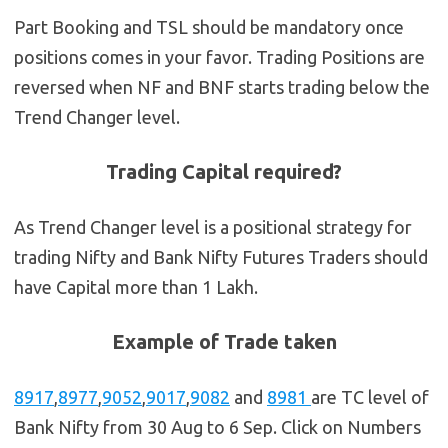
Part Booking and TSL should be mandatory once
positions comes in your favor. Trading Positions are
reversed when NF and BNF starts trading below the
Trend Changer level.
Trading Capital required?
As Trend Changer level is a positional strategy for
trading Nifty and Bank Nifty Futures Traders should
have Capital more than 1 Lakh.
Example of Trade taken
8917
,
8977
,
9052
,
9017
,
9082
and
8981
are TC level of
Bank Nifty from 30 Aug to 6 Sep. Click on Numbers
──────
Your goal
Using the material above, return each line in which the word "Nifty" occurs.

Exercise result
trading Nifty and Bank Nifty Futures Traders should
Bank Nifty from 30 Aug to 6 Sep. Click on Numbers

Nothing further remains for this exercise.